Don’t ask me about seasonal adjustment. I’ve been trying to figure this out all morning, and I can’t. But the raw numbers, 130 million jobs in December, 128 million jobs in January, give or take a couple hundred thousand either side. But when the seasonal adjustments take place, there is a gain of 200, whatever they’re reporting, 33,000 jobs. Now, what’s happening is the labor force is shrinking. There are fewer jobs. Even the Drive-Bys, so excited, they can’t wait to report the good news, but even they are reporting that the labor force participation rate, number of jobs out there, is continuing to dwindle, and most of the jobs being created are low wage.
But none of that’s gonna matter. None of it’s gonna matter. I don’t want to be an “I told you so,” but way back last year, even recently toward the end of last year, this being an election year, I predicted. But you knew. You knew what was gonna happen when this year started. You knew that the statistics are that no president has ever been reelected when the unemployment rate’s over 8%. So guess what it’s gonna be by the time we get to Election Day? It’s just that simple.
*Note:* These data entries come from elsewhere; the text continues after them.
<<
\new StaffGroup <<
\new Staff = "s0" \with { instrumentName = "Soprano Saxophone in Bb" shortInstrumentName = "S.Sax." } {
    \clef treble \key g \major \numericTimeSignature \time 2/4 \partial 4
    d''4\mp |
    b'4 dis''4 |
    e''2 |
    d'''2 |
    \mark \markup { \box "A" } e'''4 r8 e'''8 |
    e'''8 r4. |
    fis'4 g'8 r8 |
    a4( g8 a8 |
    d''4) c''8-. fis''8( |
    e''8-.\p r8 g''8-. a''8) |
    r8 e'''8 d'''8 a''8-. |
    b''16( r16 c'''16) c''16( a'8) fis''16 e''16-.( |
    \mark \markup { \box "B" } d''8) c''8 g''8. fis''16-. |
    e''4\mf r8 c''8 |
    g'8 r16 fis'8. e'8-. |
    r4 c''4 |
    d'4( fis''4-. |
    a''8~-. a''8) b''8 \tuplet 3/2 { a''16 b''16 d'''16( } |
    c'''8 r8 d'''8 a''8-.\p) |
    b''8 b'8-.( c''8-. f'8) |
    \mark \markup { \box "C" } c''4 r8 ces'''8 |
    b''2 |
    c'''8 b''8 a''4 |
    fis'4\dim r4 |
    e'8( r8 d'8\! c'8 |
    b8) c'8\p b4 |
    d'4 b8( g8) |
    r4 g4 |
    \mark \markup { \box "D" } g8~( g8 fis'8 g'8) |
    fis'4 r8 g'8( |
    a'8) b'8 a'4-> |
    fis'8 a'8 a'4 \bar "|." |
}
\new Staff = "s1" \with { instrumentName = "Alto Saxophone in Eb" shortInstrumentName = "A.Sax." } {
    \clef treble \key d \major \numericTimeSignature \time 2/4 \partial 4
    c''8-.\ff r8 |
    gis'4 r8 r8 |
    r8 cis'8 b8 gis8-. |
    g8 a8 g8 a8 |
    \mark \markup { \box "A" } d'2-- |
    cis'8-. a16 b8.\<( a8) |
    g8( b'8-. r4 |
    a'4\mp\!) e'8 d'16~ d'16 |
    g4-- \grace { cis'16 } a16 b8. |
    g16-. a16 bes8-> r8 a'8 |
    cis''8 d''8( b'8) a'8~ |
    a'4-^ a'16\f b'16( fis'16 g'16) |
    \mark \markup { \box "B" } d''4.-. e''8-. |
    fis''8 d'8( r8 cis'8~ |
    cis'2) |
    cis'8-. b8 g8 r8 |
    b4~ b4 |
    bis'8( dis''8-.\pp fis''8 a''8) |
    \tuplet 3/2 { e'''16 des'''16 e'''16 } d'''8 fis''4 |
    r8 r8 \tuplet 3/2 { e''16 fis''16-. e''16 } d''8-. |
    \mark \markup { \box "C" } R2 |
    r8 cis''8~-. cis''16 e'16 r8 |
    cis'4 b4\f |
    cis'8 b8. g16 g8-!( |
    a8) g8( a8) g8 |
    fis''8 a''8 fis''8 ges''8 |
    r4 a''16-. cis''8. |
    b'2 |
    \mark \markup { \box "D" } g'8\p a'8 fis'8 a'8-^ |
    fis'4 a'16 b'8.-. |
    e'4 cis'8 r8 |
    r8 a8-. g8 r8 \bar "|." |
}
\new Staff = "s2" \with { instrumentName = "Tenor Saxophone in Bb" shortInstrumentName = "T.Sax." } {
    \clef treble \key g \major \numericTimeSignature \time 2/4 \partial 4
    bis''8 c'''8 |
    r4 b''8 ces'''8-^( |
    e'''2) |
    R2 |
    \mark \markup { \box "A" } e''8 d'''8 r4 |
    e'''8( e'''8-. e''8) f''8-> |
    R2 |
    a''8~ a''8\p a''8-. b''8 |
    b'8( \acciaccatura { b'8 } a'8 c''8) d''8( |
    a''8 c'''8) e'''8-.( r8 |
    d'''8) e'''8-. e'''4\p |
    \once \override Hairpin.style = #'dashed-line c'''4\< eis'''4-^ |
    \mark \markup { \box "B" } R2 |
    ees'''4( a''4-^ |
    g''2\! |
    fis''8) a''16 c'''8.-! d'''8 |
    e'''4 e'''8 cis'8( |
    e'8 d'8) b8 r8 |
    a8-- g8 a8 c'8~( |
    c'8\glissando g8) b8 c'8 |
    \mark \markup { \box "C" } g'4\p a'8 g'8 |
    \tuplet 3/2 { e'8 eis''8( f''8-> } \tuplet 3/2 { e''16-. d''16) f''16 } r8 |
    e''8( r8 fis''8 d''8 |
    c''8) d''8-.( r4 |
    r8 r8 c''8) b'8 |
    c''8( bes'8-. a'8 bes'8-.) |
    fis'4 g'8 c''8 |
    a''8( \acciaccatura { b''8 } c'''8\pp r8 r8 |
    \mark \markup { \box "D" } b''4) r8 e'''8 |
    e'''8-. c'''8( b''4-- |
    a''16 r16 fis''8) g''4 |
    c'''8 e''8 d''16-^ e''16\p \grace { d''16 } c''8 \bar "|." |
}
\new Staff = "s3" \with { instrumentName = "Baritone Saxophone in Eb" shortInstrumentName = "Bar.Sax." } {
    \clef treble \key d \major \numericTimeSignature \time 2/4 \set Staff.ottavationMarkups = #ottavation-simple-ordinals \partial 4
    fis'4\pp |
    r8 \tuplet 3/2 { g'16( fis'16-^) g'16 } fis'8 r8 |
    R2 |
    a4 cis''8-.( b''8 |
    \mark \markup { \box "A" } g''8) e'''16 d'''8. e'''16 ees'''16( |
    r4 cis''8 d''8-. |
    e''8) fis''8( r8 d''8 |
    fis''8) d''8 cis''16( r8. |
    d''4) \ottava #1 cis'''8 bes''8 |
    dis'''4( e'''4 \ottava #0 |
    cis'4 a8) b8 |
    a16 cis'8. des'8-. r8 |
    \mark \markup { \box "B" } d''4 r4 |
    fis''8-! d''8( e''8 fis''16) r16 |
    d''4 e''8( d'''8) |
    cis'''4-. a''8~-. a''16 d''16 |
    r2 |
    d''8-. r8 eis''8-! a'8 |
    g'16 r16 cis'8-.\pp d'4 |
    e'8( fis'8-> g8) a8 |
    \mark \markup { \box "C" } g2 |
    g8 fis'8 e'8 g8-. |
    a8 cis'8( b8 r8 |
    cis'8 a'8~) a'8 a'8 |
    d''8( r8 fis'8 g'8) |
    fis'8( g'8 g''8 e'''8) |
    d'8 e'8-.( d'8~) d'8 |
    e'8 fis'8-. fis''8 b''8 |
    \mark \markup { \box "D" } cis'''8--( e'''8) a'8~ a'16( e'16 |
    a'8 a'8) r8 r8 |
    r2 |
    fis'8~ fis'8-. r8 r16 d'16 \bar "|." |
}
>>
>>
I’m trying to get to the bottom of this, this seasonal adjustment business. Stick with me on this, folks. From the Bureau of Labor Statistics: “What is seasonal adjustment? Seasonal adjustment is a statistical technique that attempts to measure and remove the influences of predictable seasonal patterns to reveal how employment and unemployment change from month to month. Over the course of a year, the size of the labor force, the levels of employment and unemployment, and other measures of labor market activity undergo fluctuations due to seasonal events including changes in weather, harvests, major holidays, and school schedules. Because these seasonal events follow a more or less regular pattern each year, their influence on statistical trends can be eliminated by seasonally adjusting the statistics from month to month.”
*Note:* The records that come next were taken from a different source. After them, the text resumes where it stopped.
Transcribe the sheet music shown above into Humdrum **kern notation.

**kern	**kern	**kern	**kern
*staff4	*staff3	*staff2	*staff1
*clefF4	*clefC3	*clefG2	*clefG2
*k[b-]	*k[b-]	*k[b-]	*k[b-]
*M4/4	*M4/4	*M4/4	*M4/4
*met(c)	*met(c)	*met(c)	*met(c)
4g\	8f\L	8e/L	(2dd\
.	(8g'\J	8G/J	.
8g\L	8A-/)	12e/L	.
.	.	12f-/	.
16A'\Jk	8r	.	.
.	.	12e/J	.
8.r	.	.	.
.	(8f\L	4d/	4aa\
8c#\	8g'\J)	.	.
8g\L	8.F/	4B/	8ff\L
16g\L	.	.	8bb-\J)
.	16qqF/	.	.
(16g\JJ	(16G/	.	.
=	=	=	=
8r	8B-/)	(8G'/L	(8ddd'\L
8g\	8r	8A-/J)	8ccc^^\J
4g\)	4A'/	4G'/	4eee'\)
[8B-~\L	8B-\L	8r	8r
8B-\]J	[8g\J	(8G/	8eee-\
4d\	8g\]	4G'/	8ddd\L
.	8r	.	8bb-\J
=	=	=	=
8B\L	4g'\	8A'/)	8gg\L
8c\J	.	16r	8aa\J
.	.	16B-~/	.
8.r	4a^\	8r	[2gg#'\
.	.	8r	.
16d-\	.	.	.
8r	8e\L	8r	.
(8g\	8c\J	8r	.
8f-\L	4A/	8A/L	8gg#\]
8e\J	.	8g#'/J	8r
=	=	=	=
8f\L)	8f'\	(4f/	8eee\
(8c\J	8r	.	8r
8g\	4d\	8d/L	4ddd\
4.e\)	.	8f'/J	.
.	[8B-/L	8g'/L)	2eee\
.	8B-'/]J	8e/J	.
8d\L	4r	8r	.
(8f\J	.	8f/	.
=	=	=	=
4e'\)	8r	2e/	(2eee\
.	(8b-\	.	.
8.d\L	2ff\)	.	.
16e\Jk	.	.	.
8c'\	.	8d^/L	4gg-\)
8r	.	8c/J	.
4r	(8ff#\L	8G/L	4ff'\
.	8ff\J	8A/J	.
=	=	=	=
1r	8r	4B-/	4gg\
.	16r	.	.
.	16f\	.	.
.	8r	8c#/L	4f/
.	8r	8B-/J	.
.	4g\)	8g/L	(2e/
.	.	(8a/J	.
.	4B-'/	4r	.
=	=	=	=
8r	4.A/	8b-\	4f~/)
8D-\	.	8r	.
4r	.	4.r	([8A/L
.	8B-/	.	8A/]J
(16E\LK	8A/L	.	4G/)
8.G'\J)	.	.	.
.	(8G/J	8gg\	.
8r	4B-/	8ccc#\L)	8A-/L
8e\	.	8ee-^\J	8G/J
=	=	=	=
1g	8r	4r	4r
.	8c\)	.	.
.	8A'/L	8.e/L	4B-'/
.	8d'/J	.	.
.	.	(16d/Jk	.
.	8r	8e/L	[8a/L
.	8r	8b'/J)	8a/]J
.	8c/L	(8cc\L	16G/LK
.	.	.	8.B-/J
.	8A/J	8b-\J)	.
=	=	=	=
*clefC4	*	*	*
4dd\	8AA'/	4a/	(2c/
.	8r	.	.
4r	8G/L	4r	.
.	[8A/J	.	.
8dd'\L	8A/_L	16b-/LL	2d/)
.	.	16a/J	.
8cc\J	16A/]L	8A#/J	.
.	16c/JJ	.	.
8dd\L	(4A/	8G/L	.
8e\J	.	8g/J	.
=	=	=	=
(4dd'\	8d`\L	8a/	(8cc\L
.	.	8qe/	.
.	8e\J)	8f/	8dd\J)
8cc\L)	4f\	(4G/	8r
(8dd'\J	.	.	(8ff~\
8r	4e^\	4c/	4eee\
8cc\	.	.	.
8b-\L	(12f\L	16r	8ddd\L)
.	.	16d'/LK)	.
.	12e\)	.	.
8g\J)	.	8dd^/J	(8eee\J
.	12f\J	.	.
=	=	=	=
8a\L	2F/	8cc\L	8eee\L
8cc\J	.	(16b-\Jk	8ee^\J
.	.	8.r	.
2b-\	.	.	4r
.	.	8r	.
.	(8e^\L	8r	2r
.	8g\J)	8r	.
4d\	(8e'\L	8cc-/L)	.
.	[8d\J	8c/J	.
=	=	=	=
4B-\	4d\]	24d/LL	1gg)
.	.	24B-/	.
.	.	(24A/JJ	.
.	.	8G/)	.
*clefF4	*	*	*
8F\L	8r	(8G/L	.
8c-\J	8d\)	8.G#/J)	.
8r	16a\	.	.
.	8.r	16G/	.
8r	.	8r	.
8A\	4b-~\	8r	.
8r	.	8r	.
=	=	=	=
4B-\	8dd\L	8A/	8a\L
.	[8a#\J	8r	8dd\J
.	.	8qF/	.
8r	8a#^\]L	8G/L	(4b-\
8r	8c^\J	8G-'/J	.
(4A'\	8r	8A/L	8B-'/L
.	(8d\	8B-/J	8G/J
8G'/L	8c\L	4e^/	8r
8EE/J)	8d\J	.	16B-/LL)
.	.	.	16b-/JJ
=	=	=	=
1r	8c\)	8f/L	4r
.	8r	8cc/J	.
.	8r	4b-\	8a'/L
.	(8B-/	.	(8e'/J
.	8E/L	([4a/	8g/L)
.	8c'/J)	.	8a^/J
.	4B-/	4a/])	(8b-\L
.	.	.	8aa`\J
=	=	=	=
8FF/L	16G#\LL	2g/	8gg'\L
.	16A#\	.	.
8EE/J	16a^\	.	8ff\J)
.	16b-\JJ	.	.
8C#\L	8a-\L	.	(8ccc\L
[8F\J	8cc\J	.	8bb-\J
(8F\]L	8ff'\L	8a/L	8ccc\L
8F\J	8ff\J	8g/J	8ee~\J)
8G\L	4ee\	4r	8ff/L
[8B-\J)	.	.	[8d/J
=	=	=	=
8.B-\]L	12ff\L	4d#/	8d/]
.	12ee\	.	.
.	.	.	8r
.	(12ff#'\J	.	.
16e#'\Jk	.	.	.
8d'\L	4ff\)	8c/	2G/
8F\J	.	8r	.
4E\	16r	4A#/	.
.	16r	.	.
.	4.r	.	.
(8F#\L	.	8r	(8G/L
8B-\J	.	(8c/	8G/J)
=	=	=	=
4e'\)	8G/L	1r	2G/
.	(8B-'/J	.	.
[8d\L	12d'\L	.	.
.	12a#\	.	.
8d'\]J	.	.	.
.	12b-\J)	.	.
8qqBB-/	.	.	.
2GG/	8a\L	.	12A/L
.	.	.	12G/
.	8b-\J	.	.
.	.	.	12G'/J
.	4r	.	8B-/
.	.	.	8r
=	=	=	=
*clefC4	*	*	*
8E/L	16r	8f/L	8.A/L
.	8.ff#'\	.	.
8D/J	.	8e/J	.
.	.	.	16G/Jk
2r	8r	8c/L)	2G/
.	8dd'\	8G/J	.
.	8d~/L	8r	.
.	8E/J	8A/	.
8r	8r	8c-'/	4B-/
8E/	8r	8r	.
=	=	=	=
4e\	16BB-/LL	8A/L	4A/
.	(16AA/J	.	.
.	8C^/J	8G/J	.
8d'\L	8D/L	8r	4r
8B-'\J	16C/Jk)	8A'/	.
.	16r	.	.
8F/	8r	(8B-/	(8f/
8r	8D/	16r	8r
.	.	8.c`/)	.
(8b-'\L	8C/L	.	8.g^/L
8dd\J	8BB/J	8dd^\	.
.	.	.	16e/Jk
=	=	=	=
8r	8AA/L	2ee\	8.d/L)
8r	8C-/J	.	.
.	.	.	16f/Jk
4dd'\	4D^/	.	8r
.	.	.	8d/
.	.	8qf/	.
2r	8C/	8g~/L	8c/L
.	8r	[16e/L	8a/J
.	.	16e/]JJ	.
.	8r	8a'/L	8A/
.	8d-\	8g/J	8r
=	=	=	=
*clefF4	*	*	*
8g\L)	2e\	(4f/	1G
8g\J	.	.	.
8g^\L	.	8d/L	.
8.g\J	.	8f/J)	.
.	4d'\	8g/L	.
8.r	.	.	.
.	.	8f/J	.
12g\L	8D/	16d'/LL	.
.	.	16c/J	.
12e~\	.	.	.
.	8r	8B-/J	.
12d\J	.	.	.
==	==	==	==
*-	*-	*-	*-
So seasonal adjustment includes adjustment for the size of the labor force. I didn’t know that. Seasonal adjustment is not just what the guess is about the number of jobs from month to month. It also includes adjustment for the size of the labor force. And that’s how they’re able to play games with the labor force participation rate. So that might account for a big chunk of the difference here. One-point-two million — and this is their number — from December to January, 1.2 million people left the workforce, just left it. That’s the labor force participation rate, and they left. That’s half the number, or half the difference right there. If you take the number 132.9 jobs in December, 130.4 million in January, that’s 2.5 million fewer jobs, 1.2 million, about half of that that they just threw out in a seasonal adjustment of people that left the workforce.
I don’t know how they get the 1.2 million. They say it’s statistical. But what they did is reduce the overall number of jobs possible by 1.2 million. So fewer jobs is gonna bring down the unemployment rate because… If the labor force were what it is, or what it was when Obama was inaugurated 2009, the unemployment rate would be close to 10%. It’s only 8.3 because they have used seasonal adjustment to just say that last month, 1.2 million people gone from the workforce. No jobs anymore.
So the Bureau of Labor Statistics looks at the loss of 2.5 million jobs, and they say, “Well, we think 1.2 million have just decided to give up looking for work so we won’t count half of them, just to make things more accurate.” And even with that major cheat, that still leaves more than a million-and-a-half lost jobs unaccounted for. Fewer people looking for jobs brings down the jobless rate. In this case, not more people finding jobs brings down the jobless rate. Fewer people looking for jobs is what’s bringing the unemployment rate down. There isn’t job creation going on. Not to the tune the regime wants you to believe it. It just isn’t happening.